IRAQ: Security Council approves US occupation

May 28, 2003
Issue 

BY DOUG LORIMER

On May 22, the United Nations Security Council adopted a US-sponsored resolution which approved the Anglo-American military occupation of Iraq, lifted UN economic sanctions imposed in August 1990 and put revenue from sales of Iraqi oil under Washington's control.

The resolution was approved by the representatives of Britain, China, France, Russia and the US — the five permanent members of the council — and by all 10 non-permanent members, with the exception of Syria, which abstained.

The approved resolution was a revised version of a resolution presented to the council by the US on May 9. Announcing France's, Russia's and Germany's support for the revised resolution, French foreign minister Dominique de Villepin declared on May 20: "the United Nations is back in the game".

Under the original resolution, the 13-year-old UN economic sanctions were to be lifted, the US and British occupying forces were to run Iraq for at least a year and the UN food-for-oil program — upon which 60% of Iraqis were dependent prior to the US invasion — was to be phased out after four months.

Whatever was not spent by the program in that period was to be transferred to an "Iraqi Assistance Fund" at the Iraqi Central Bank, now managed by former US deputy treasury secretary Peter McPherson. The UN secretary-general was to name a representative to an advisory board which would appoint the fund's auditors.

The UN World Food Program plans to spend US$1.85 billion on food aid over the next six months, leaving $11 billion from Iraq's past oil sales in the food-for-oil program.

Under the resolution approved on May 22, the food-for-oil program is to be phased out over six months. All future oil revenue is to go into a "Development Fund for Iraq" at the Iraqi Central Bank.

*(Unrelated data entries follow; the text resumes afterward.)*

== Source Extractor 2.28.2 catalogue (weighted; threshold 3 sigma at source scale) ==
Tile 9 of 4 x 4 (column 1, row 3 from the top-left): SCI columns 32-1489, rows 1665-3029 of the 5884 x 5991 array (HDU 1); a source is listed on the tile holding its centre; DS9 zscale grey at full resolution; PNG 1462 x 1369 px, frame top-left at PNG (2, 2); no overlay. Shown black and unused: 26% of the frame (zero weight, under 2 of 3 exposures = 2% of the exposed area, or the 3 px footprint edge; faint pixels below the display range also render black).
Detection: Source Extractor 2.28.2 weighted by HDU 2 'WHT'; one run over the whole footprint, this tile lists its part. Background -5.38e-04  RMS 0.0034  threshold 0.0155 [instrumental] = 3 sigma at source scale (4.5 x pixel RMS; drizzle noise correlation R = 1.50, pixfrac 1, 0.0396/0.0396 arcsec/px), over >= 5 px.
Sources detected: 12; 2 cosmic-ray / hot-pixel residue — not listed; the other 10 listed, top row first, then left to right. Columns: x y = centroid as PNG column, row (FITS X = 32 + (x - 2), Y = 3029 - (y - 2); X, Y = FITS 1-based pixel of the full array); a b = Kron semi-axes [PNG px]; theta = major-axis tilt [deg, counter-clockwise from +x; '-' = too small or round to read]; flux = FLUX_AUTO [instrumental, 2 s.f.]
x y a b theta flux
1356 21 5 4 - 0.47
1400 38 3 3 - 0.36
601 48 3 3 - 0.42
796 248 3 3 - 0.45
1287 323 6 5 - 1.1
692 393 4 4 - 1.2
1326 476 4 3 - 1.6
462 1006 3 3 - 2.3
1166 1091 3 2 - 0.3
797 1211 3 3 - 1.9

A billion dollars will be transferred into the fund at once from the existing food-for-oil program. All other unallocated oil-sales revenue is to go to the fund after UN expenses are met. The advisory board has been renamed the "advisory and monitoring board".

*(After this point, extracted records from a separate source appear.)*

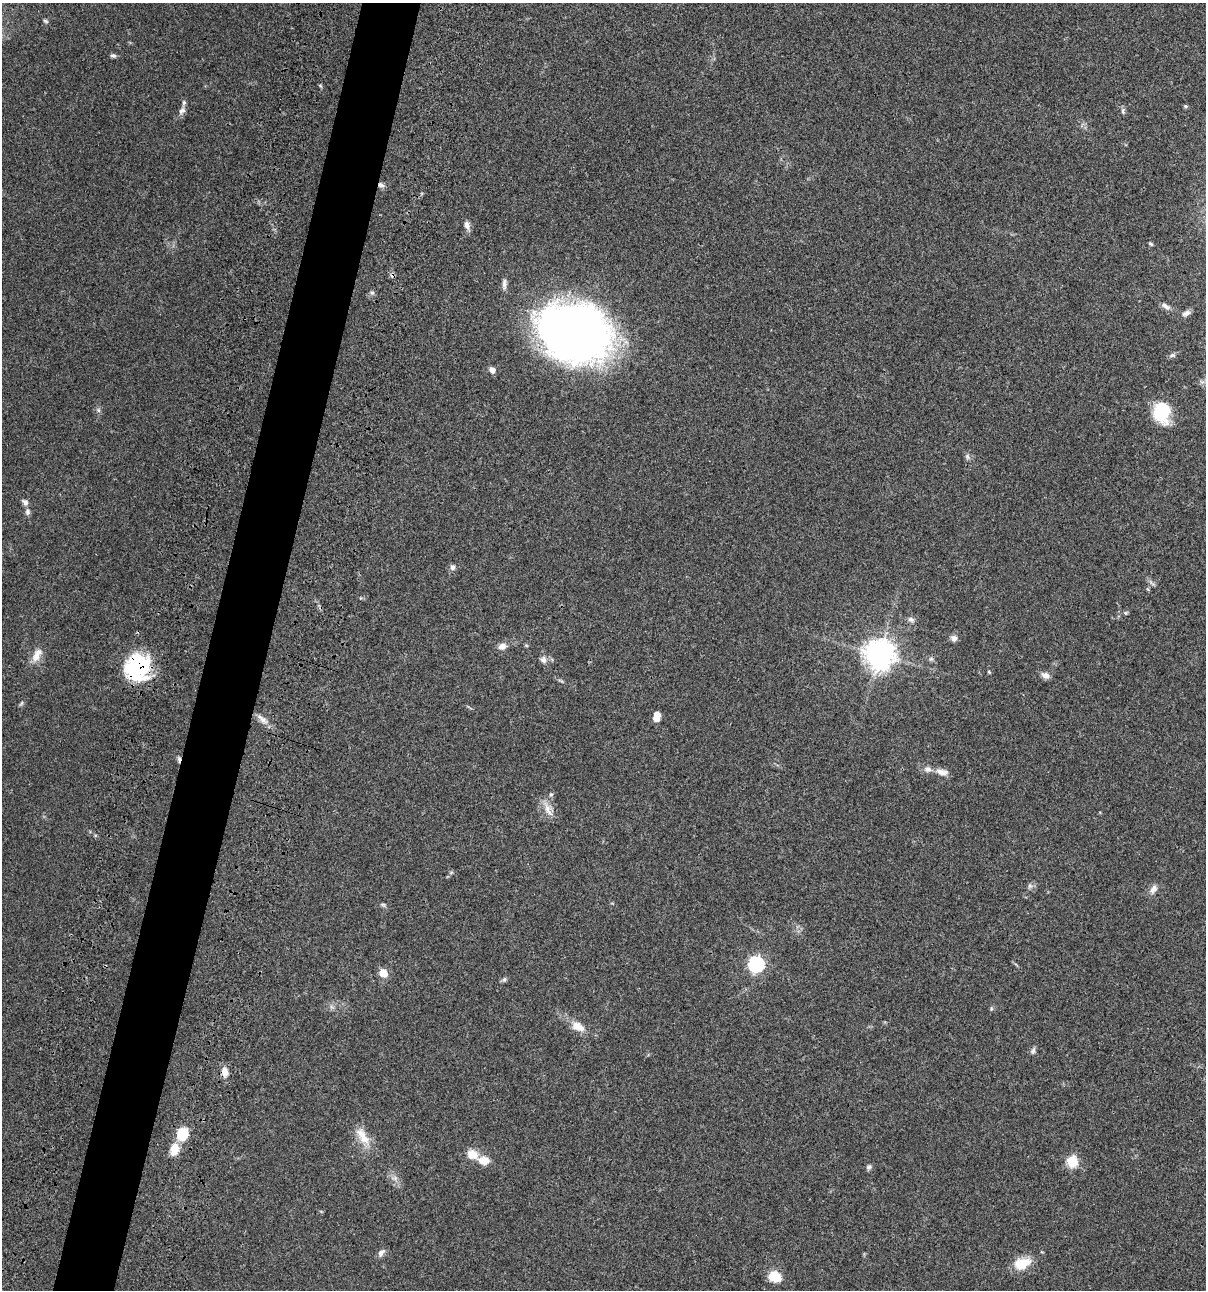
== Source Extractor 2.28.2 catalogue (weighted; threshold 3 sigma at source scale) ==
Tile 7 of 4 x 4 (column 3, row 2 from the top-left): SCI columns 2641-3844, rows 2698-3985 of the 5406 x 5391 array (HDU 1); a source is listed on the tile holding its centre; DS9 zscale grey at full resolution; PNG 1208 x 1292 px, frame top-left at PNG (2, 3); no overlay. Shown black and unused: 5% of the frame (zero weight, under 3 of 4 exposures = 9% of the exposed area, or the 3 px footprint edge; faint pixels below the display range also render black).
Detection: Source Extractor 2.28.2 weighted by HDU 2 'WHT'; one run over the whole footprint, this tile lists its part. Background 0.0472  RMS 0.0053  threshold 0.0239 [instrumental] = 3 sigma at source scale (4.5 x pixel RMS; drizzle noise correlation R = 1.50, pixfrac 1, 0.05/0.05 arcsec/px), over >= 5 px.
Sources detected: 69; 1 inside a brighter object's white glare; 2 cosmic-ray / hot-pixel residue — not listed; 4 inside a brighter listed object's ellipse — not listed separately; the other 62 listed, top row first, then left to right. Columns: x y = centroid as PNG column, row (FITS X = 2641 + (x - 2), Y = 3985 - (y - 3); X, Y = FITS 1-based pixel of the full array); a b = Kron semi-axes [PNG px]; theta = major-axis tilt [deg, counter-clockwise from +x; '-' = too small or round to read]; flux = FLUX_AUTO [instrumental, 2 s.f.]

In a concession to Russia and France, which were owed hundreds of billions of dollars by Saddam Hussein's regime, the resolution calls for Iraqi oil-sales revenue to be immune from creditors' claims until December 31, 2007. The original draft called for unlimited immunity.

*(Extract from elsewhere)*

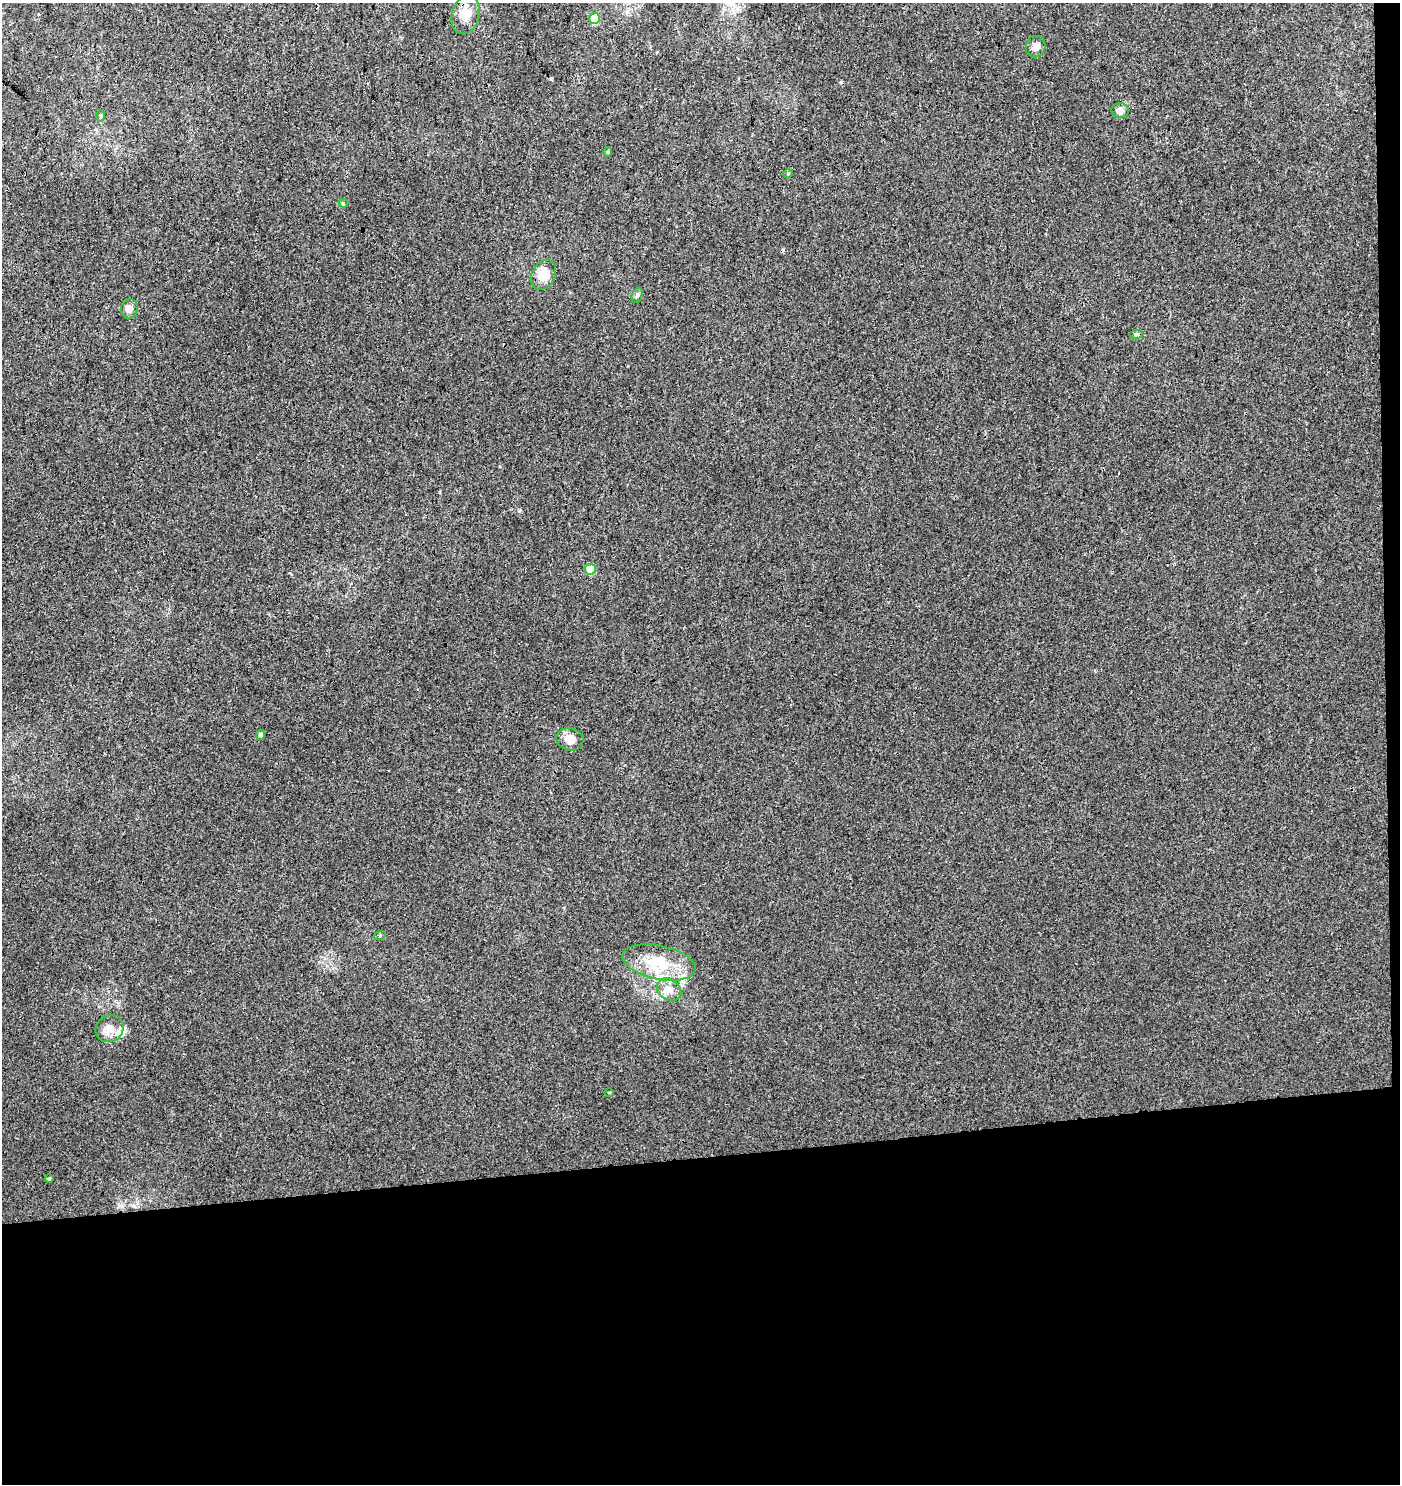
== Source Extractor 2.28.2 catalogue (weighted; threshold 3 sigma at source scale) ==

Under the resolution, the US and Britain are to be firmly in control of Iraq and its oil wealth "until an internationally recognised, representative government is established". However, in a concession to French and Russian demands for a say in the construction of a new Iraqi government, via the UN, UN secretary-general Kofi Annan has been asked to appoint a special representative with "independent powers" to work with the US and Britain to create "an Iraqi interim administration as a transitional administration run by Iraqis".

The occupying powers are "encouraged" to report regularly to the Security Council, which will review the implementation of the resolution within 12 months. The previous texts did not call for any UN review of the Anglo-American occupation. However, the resolution doesn't say the council can vote to end the occupation after 12 months.

As a bargaining chip to protect their commercial interests in Iraq and to get a say in the construction of a new Iraqi government, Paris and Moscow had been demanding the return of the UN weapons inspectors led by Hans Blix. Under previous council resolutions, the economic sanctions imposed on Iraq could not be lifted until UN weapons inspectors declared the country free of weapons of mass destruction.

Under the new resolution, the fate of the search for Iraq's alleged weapons of mass destruction — the reason given by the US and Britain for invading Iraq in the first place — has been left for another day. The resolution expresses the "intention" of the council "to revisit" the weapons inspectors' mandate at some unspecified time in the future.

From Green Left Weekly, May 28, 2003.